Research Group
The Center for Combined Smart Energy Systems (CoSES) is a low-inertia, sector-coupled, low voltage active distribution grid laboratory to investigates smart operation strategies for sustainable energy systems at distribution grid prosumer levels. Our focus lies on the complex interaction of different subsystems, considering three integrated layers: thermal energy supply, electrical energy supply, communication & computation network. The research of our young group covers data driven model validation and calibration, real-time and optimal energy management, and dynamic control strategies of electrical and heat prosumers. The lab hosts the energy infrastructure of five realistic buildings, with real and emulated DERs, and a bidirectional interaction with the electrical and heating networks. The lab uses Power Hardware-in-the-loop (PHiL) philosophy to implement developed control and simulation models in real-time over a real long reconfigurable electrical grid and an emulated heating grid.
Topic Background
Optimally operated home energy management systems (HEMS) have been shown in literature to be effective in relieving the grid expansion costs, to accommodate the massive electrification of electrical, heating and mobility sectors through renewable energy resources. The uncertainties in generation, individual load profiles and the interplay between heat and electrical networks, provides many interesting challenges for EMS control algorithms.
Research Topic
EMS algorithms fall into rule-based controls, mathematical optimization, and data-driven methods like Reinforcement-Learning (RL). Rule-based methods are simple to develop but lack predictive control efficiency. Mathematical optimization minimizes system but gets intractable if it tries to mimic stochastic real-world behaviors. RL models can learn real world behavior, handle forecast errors well, but demand intricate training set. A gap remains in EMS algorithm development for real-world dynamics and uncertainties while being robust with manageable implementation effort. Physics based machine learning is an approach to combine the robustness of data driven modelling with physical constraints in the model to derive the best of both – mathematically precise and heuristics world. Could this be the key to develop a practically useful EMS algorithm?
Tasks:
• Literature review of active distribution grid control and EMS algorithms.

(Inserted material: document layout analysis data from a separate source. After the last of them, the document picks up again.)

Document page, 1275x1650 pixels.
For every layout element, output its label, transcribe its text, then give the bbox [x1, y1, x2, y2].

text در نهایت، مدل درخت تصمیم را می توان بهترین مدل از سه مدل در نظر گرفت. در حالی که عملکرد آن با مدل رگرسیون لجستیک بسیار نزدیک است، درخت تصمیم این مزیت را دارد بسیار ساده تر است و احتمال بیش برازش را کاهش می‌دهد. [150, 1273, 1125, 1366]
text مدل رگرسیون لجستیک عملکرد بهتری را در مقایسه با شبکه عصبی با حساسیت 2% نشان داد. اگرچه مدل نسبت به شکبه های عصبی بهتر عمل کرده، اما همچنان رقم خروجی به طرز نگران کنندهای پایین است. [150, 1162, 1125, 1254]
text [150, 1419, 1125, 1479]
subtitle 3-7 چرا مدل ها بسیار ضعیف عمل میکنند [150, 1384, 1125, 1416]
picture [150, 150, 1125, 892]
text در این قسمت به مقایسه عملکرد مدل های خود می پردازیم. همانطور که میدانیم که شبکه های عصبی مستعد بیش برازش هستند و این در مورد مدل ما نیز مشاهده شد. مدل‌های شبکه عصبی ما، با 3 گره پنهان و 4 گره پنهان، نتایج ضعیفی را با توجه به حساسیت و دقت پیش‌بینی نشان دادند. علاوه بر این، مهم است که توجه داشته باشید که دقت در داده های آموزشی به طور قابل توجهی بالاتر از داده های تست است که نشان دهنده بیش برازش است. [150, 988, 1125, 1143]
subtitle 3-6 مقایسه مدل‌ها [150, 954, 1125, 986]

• Familiarization with the control system of CoSES laboratory.
• Familiarization with RL implementation frameworks
• Building up co-simulation environment to collect training set, ground truth for a data driven EMS algorithm.
• Developing a basis for a physical loss function.
• Benchmarking on a suitably chosen scenario set.
• Result processing, evaluation and presentation
• Preparation of a report describing the key aspects and findings of the conducted work
• Presenting the results to a scientific audience.
• Performing daily lab work duties of a student research assistant.